Part III: Clarifications and Technical Corrections.
clarify that the motor vehicle fuel tax and the special fuel tax do not preempt other state taxes, such as the B&O tax, on the business of manufacturing, selling, or distributing motor vehicle fuel;
expand the B&O tax exemption for fundraising sales to include public libraries;
clarify that vending-machine sales of soft drinks and dietary supplements are taxed on 100 percent of the gross sales;
stipulate that sellers are not required to collect use tax from purchasers on sales that are exempt from sales tax but not use tax;
change the responsibility to administer any local fuel taxes from the Department of Licensing to DOR; and
eliminate tangible personal property from the estate tax deduction for property used for farming.
Part IV: Property Tax.
allows DOR to convert informal appeals before the State Board of Tax Appeals to formal appeals;
allows the transfer of property to a surviving domestic partner without triggering the higher farm income thresholds in the farm and agricultural current use program;
defines child day care center for property tax exemptions;
extends the property tax exemption for property leased to a county hospital;
eliminates duplicate audits by the Joint Legislative Audit and Review Committee and makes the reporting consistent with the review of tax preferences schedule for the low income property tax deferral program;
eliminates the requirement for county assessors to furnish the State Auditor with an abstract of the tax rolls;
removes the requirement that the county legislative authority levy taxes “at its October session,” making it consistent with another law that states counties have until November 30 to certify their levy to the county assessor;
repeals language that adjusts the 1 percent limit calculation for a now unused tax increment financing law; and
conforms the law to the 2007 change that eliminated the February 15 date and allows property taxes to be paid as soon as the county treasurer has completed the tax roll for the current year's collection.
Part V: Miscellaneous.
contains miscellaneous provisions such as a severability clause, application date clauses, effective and expiration dates, and codification directions.

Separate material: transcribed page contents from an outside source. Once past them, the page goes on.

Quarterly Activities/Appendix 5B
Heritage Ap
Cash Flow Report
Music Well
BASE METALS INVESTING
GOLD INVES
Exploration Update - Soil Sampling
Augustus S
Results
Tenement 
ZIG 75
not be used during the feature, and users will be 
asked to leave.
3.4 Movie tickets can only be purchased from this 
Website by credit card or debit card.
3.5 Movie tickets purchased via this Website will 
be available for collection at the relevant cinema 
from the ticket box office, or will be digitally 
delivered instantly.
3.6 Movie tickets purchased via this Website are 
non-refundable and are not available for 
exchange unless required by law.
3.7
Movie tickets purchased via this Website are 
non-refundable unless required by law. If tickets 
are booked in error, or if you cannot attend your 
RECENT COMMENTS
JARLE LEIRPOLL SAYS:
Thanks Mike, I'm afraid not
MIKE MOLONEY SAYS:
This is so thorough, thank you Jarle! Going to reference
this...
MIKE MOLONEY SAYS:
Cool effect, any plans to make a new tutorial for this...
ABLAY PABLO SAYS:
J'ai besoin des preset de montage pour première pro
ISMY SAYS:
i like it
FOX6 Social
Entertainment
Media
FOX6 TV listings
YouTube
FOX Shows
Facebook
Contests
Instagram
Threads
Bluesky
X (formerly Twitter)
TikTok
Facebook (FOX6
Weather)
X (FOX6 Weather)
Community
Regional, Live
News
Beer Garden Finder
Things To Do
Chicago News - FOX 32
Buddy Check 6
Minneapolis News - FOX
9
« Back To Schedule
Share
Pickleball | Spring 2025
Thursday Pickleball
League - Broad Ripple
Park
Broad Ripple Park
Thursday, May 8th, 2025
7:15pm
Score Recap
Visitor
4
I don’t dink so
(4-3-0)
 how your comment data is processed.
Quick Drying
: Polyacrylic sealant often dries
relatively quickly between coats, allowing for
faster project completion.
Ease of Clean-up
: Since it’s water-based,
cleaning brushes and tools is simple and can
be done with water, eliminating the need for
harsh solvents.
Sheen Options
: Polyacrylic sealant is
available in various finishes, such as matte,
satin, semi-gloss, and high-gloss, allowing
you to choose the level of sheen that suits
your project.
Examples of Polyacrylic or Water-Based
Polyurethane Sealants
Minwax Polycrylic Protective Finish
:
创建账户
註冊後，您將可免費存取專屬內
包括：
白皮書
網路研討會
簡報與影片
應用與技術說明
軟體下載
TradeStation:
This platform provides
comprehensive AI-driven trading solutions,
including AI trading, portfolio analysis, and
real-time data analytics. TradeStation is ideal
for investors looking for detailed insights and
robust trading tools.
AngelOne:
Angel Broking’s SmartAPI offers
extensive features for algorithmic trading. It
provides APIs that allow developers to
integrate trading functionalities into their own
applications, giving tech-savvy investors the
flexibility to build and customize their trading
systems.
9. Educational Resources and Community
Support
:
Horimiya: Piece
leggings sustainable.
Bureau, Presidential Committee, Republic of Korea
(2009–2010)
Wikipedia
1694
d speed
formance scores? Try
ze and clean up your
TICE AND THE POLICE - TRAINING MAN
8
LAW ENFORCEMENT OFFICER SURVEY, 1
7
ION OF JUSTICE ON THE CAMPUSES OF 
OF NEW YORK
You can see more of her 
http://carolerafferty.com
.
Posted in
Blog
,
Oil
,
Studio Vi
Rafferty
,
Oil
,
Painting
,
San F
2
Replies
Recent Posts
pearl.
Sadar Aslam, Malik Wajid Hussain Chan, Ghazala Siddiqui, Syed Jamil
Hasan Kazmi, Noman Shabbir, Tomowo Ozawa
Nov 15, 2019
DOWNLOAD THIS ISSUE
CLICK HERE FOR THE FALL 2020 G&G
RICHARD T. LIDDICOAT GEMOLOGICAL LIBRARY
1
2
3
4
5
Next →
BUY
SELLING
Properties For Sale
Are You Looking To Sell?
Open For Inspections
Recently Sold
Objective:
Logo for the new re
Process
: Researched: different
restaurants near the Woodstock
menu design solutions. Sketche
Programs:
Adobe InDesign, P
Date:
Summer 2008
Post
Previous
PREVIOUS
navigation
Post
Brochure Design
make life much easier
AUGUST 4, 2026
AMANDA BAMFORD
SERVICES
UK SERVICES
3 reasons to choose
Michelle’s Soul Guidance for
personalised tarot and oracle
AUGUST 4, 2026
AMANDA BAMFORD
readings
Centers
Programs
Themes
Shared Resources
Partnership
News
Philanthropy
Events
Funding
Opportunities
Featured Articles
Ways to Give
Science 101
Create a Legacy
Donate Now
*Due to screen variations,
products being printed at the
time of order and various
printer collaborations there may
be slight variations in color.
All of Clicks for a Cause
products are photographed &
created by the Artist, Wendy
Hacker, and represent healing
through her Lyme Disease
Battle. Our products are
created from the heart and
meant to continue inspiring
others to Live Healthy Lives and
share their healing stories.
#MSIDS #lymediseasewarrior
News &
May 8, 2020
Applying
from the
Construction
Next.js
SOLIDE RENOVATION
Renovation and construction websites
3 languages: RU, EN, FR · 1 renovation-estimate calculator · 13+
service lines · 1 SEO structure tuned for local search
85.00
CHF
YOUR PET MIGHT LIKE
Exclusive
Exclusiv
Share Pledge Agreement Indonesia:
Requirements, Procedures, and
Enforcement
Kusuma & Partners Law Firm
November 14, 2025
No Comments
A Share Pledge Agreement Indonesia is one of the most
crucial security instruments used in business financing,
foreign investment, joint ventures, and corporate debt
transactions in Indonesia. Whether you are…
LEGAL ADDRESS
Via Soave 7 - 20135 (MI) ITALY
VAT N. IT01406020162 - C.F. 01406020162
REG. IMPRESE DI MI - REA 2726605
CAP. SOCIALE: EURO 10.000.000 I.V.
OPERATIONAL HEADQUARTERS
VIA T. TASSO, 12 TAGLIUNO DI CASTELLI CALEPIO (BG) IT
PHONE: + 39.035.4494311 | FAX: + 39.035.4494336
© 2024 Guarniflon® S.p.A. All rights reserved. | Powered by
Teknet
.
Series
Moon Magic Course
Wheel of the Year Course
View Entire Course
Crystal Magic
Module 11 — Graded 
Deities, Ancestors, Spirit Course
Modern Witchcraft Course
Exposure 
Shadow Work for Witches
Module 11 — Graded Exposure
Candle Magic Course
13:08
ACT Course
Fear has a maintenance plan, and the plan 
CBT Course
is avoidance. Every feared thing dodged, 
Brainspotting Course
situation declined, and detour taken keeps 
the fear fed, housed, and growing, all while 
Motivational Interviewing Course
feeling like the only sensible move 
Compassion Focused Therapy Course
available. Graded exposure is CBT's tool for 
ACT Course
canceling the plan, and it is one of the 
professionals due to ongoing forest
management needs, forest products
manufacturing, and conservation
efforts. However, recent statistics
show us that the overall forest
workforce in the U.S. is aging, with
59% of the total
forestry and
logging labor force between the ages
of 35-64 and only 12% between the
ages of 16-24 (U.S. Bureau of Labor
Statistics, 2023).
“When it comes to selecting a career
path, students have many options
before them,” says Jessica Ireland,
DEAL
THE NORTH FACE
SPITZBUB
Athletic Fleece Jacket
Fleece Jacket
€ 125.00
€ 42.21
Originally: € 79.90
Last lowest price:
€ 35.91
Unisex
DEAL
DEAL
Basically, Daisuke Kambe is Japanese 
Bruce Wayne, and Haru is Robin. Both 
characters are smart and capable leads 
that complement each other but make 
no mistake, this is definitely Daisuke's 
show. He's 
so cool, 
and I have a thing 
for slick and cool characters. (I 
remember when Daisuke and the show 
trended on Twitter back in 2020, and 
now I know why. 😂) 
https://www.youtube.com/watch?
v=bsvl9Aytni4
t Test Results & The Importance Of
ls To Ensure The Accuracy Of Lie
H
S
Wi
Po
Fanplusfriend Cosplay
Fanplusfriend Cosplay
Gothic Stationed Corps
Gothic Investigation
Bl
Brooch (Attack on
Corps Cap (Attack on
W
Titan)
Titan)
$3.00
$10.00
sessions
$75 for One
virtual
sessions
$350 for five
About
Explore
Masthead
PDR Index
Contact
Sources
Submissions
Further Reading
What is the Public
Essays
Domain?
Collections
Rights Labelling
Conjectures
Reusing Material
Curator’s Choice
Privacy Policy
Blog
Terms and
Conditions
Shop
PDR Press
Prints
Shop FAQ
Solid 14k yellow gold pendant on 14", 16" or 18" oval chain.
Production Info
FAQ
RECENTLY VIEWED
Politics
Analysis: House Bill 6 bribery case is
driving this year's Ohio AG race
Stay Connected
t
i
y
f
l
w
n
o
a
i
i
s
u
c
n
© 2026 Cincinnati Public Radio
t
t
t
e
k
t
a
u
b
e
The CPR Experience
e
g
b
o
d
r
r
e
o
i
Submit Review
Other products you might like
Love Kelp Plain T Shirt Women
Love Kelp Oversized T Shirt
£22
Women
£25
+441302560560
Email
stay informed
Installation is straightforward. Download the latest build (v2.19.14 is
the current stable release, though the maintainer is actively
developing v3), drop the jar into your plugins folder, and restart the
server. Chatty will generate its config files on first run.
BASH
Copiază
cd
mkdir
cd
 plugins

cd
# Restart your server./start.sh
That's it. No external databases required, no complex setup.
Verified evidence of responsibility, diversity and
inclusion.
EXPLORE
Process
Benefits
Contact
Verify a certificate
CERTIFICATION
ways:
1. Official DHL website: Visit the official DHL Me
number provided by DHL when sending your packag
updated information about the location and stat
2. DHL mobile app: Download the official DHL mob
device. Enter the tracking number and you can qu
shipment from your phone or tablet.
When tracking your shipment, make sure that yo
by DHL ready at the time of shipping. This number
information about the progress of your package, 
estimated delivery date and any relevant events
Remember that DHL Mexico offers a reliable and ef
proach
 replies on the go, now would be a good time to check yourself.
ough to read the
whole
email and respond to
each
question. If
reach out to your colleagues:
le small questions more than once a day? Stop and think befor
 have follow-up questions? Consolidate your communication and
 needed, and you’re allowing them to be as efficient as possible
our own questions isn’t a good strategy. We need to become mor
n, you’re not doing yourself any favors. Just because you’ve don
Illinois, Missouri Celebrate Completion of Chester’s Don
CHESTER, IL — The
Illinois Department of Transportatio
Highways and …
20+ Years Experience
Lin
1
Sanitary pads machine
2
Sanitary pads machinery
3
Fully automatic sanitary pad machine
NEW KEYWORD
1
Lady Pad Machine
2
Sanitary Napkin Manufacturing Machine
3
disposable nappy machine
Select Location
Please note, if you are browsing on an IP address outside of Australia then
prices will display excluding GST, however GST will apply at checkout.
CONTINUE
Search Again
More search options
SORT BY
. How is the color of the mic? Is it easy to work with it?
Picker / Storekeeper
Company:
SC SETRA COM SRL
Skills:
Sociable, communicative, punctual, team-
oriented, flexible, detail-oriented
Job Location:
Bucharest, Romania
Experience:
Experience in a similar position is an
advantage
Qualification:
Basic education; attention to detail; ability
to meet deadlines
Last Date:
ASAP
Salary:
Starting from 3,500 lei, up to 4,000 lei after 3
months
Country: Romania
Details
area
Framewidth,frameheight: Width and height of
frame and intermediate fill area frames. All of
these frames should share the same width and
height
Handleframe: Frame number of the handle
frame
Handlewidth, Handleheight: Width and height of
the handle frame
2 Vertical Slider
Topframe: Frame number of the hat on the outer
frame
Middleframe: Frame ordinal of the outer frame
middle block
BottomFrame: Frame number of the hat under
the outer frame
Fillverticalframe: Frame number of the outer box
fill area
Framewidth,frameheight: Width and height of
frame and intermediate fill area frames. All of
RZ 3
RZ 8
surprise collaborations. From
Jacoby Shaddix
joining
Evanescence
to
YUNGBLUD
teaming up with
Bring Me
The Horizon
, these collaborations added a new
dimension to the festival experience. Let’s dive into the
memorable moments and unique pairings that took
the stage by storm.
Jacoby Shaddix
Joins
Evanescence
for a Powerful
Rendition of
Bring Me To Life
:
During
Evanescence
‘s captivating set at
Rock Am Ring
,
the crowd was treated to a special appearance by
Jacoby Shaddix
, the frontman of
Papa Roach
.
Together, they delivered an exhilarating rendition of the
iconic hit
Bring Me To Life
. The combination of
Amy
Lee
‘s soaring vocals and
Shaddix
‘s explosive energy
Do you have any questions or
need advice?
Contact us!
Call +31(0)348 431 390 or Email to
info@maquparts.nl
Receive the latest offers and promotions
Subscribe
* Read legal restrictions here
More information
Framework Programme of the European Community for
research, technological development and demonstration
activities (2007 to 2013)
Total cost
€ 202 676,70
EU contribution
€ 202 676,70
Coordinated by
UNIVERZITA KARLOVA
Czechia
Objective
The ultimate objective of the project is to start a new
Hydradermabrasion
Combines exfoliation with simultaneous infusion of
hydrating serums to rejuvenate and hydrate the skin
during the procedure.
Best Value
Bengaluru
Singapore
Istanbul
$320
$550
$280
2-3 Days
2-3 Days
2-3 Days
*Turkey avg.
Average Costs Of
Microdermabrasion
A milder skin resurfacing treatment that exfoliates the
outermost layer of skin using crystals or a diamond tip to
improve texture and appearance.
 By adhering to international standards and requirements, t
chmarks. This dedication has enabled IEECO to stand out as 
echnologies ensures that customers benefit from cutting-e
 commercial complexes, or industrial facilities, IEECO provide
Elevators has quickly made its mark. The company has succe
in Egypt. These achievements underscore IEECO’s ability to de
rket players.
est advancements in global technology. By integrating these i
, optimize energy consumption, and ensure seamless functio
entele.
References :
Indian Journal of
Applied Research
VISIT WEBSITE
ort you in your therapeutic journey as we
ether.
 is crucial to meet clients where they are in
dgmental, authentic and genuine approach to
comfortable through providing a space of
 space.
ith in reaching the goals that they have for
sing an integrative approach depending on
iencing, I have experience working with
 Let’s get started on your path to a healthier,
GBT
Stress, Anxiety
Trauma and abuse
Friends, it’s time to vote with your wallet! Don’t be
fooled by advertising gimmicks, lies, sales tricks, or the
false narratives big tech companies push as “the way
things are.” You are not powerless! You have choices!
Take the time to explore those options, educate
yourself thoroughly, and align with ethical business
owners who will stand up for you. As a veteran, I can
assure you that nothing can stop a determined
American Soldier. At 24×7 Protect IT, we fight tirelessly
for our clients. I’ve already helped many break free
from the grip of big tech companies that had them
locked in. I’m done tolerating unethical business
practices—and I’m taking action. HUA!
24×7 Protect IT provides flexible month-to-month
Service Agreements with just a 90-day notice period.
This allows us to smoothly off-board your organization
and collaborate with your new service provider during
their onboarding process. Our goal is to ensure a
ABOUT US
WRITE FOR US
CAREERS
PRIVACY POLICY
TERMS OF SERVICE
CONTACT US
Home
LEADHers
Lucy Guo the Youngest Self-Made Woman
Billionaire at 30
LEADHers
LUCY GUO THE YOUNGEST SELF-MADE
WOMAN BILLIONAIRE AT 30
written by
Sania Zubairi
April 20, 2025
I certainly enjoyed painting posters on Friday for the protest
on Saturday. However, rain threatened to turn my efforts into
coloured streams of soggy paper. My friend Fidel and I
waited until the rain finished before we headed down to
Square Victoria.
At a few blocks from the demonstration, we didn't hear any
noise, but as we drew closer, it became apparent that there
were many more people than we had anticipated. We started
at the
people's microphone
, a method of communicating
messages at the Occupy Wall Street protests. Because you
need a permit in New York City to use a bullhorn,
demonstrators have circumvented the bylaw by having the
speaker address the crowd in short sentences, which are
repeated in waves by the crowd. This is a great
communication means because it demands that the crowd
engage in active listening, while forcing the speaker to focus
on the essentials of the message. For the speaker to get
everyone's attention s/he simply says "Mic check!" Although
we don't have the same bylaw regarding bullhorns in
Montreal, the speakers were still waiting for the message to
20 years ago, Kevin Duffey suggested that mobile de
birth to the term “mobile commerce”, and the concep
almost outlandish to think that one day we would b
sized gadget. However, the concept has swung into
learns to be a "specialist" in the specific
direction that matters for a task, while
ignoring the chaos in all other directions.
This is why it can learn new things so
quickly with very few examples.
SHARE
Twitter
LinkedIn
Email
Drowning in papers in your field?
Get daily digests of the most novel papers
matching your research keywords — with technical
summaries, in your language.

Technical Corrections in Parts I-V. In addition to the these changes, technical corrections are made to various provisions related to excise, estate, and property tax laws. These changes include:
correcting drafting errors, structural problems such as RCW strings that are not in numeric order, inaccurate references to terms that have been changed, and inaccurate cross-references;
adding or modifying language to clarify statutory provisions; and
repealing several obsolete provisions of code.
Appropriation: None.
Fiscal Note: A partial fiscal note is available.
Committee/Commission/Task Force Created: No.
Effective Date: Ninety days after adjournment of session in which bill is passed.
Staff Summary of Public Testimony: PRO: The bill provides uniform accountability data requirements by creating two new sections, while repealing or amending the 17 statutes that currently impose the accountability data requirements. Also, the bill updates and clarifies taxpayer confidentiality provisions. It allows DOR to seek formal property tax appeals when the agency is a party to the appeal. Further, it makes necessary technical corrections and other clarifications.
Persons Testifying: PRO: Senator Hobbs, prime sponsor; Drew Shirk, Mark Mullin, DOR.